◆ Aim of the task ◆
Everything from the line that has "pyautogui.scroll(3, 921, 379)" to the last line of the listing must be repeated exactly, and nothing more; omit the pictures.

◆ Listed entries ◆
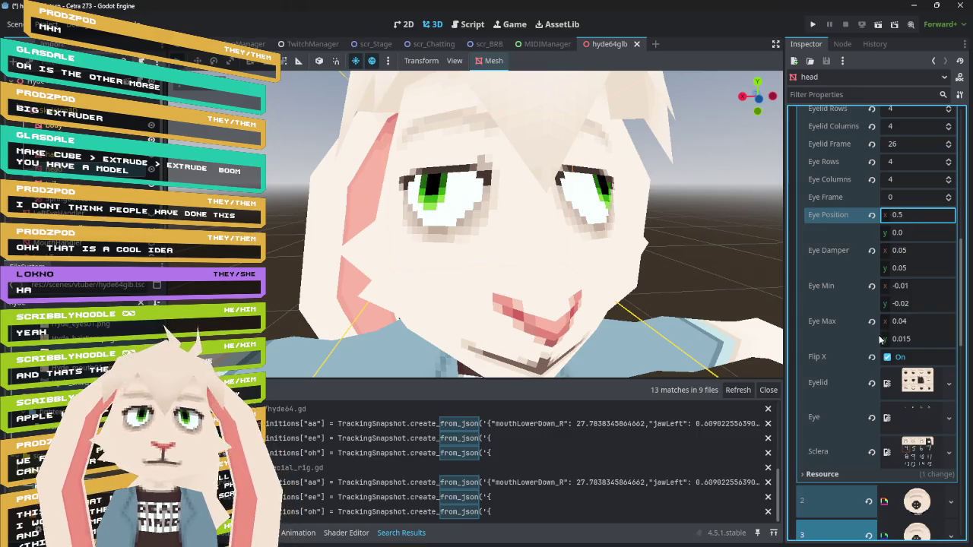
pyautogui.scroll(1, 906, 304)
pyautogui.scroll(-5, 905, 303)
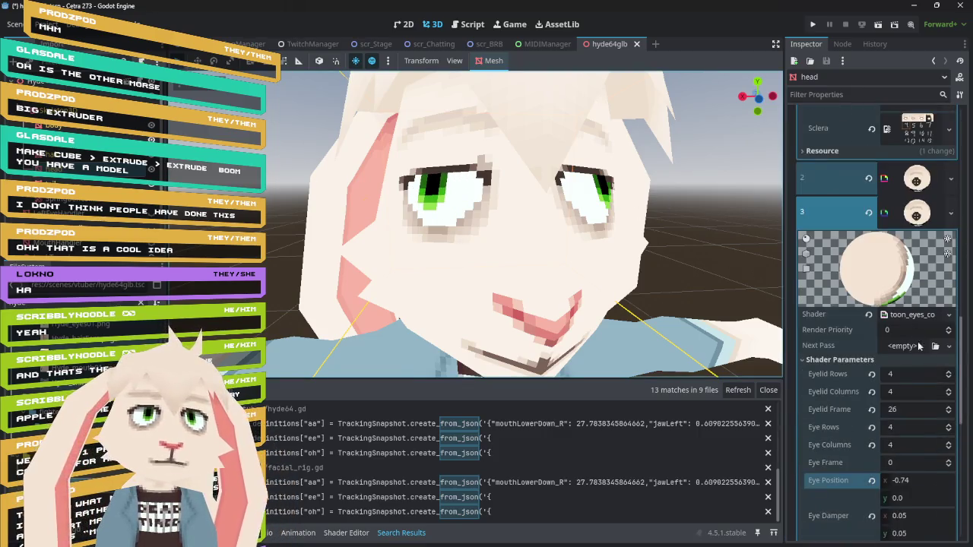
pyautogui.click(914, 480)
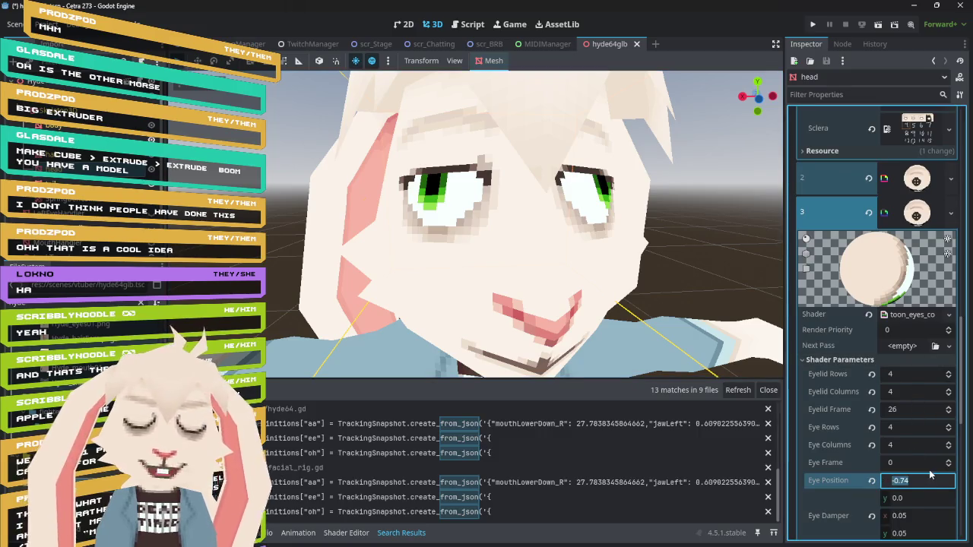
pyautogui.write('0')
# Set Eye Position x to 0.0 and y to -0.235, then revert Eye Position to default.
pyautogui.scroll(4, 928, 388)
pyautogui.write('.5')
pyautogui.scroll(3, 921, 379)
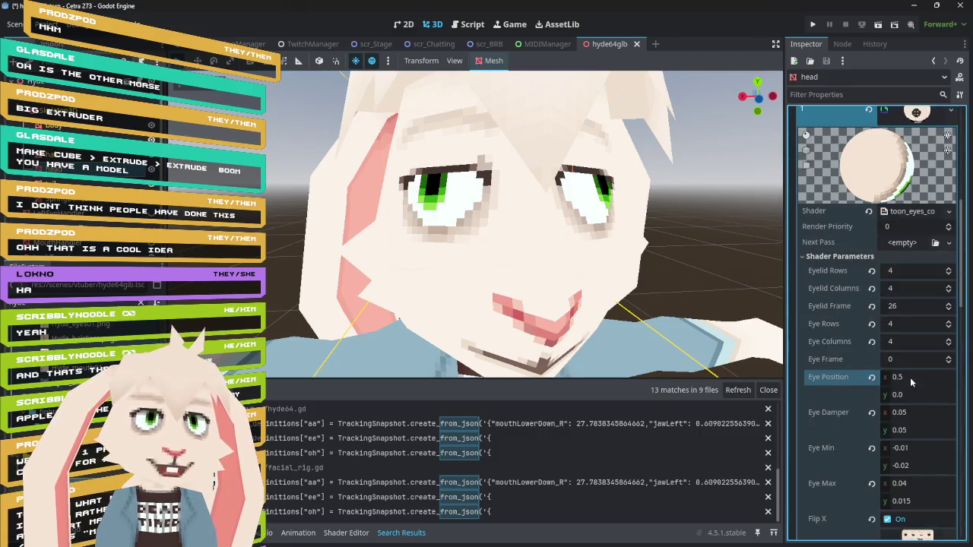
pyautogui.click(910, 380)
pyautogui.write('0.0')
pyautogui.moveTo(928, 397); pyautogui.dragTo(900, 397)
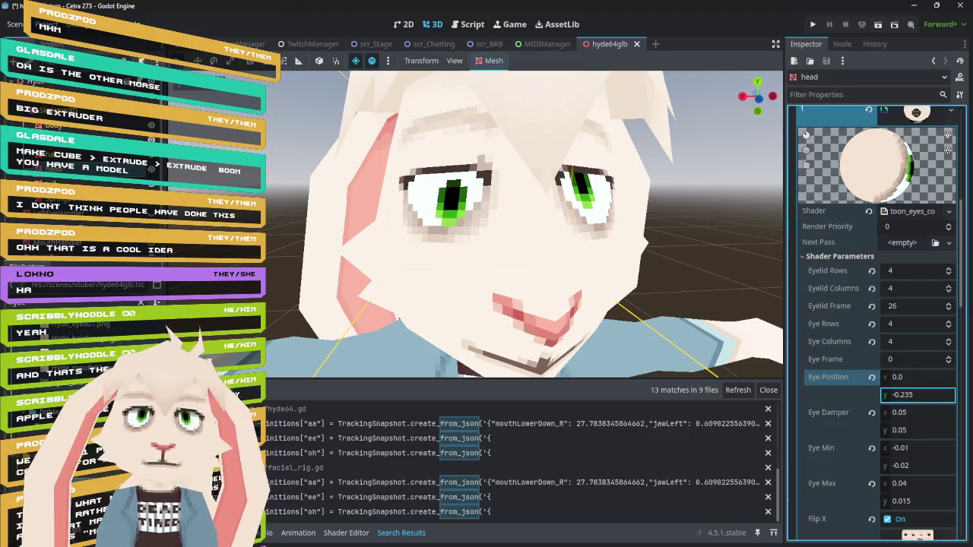
pyautogui.click(911, 399)
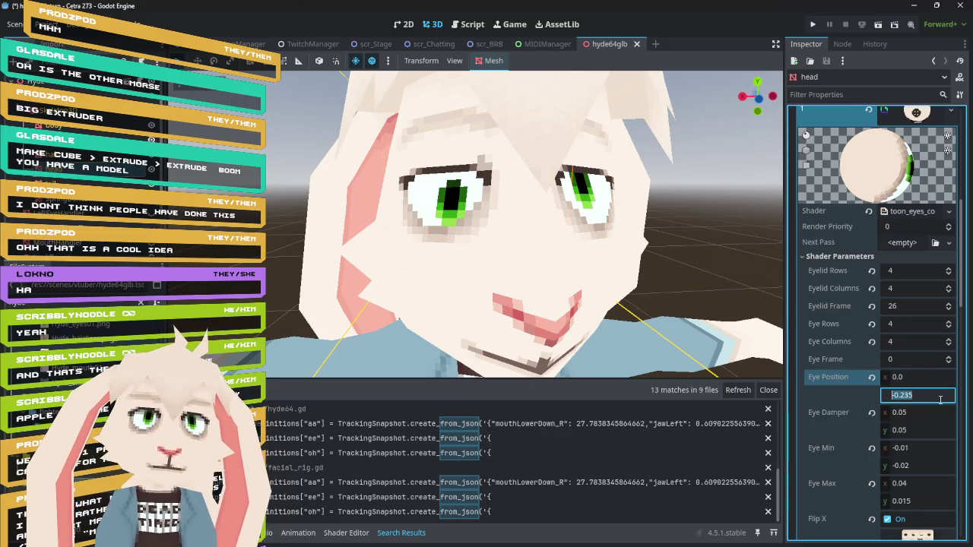
pyautogui.click(872, 378)
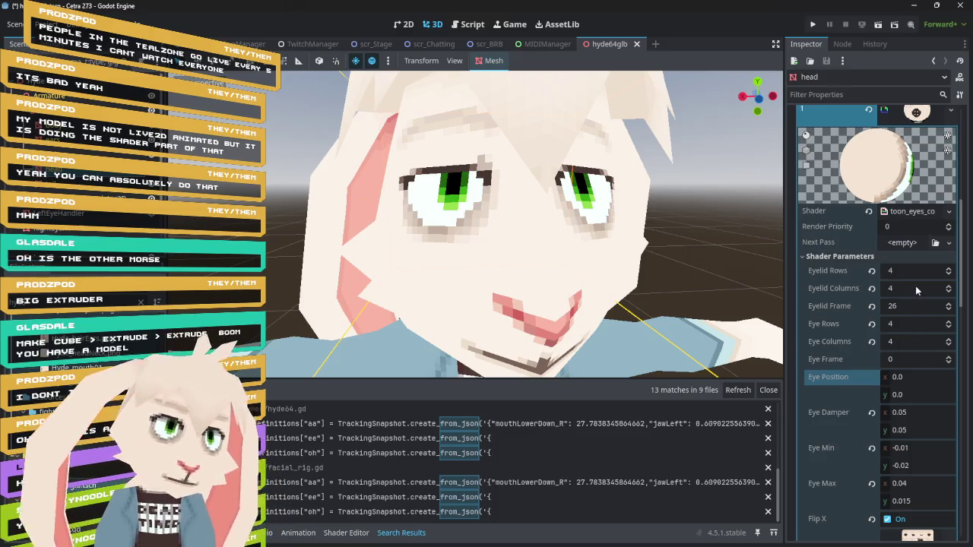
# Toggle the eye material's Flip X off and back on, then collapse the slot 3 material.
pyautogui.scroll(-5, 836, 380)
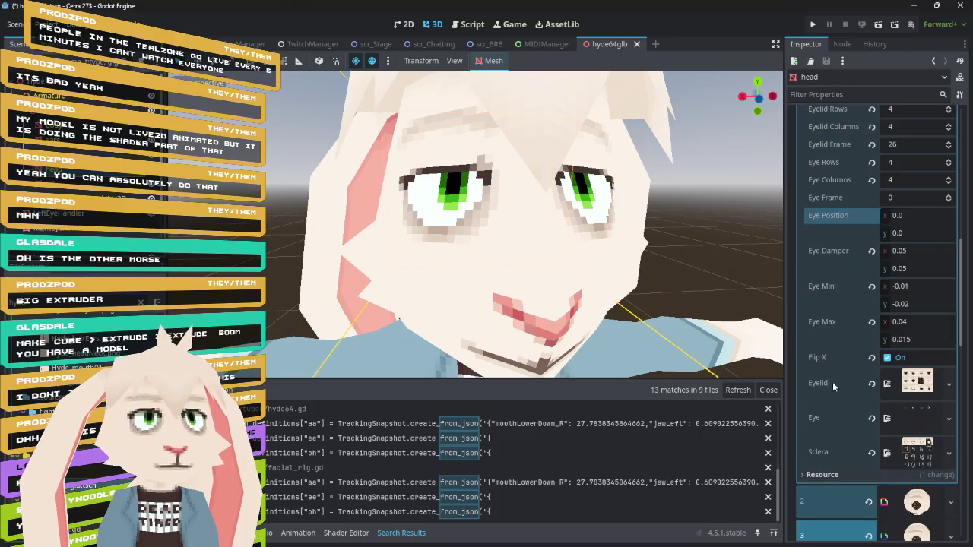
pyautogui.click(887, 358)
pyautogui.click(887, 358)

◆ Result of the task ◆
pyautogui.scroll(3, 921, 379)
pyautogui.click(910, 380)
pyautogui.write('0.0')
pyautogui.moveTo(928, 397); pyautogui.dragTo(900, 397)
pyautogui.click(911, 399)
pyautogui.click(872, 378)
# Toggle the eye material's Flip X off and back on, then collapse the slot 3 material.
pyautogui.scroll(-5, 836, 380)
pyautogui.click(887, 358)
pyautogui.click(887, 358)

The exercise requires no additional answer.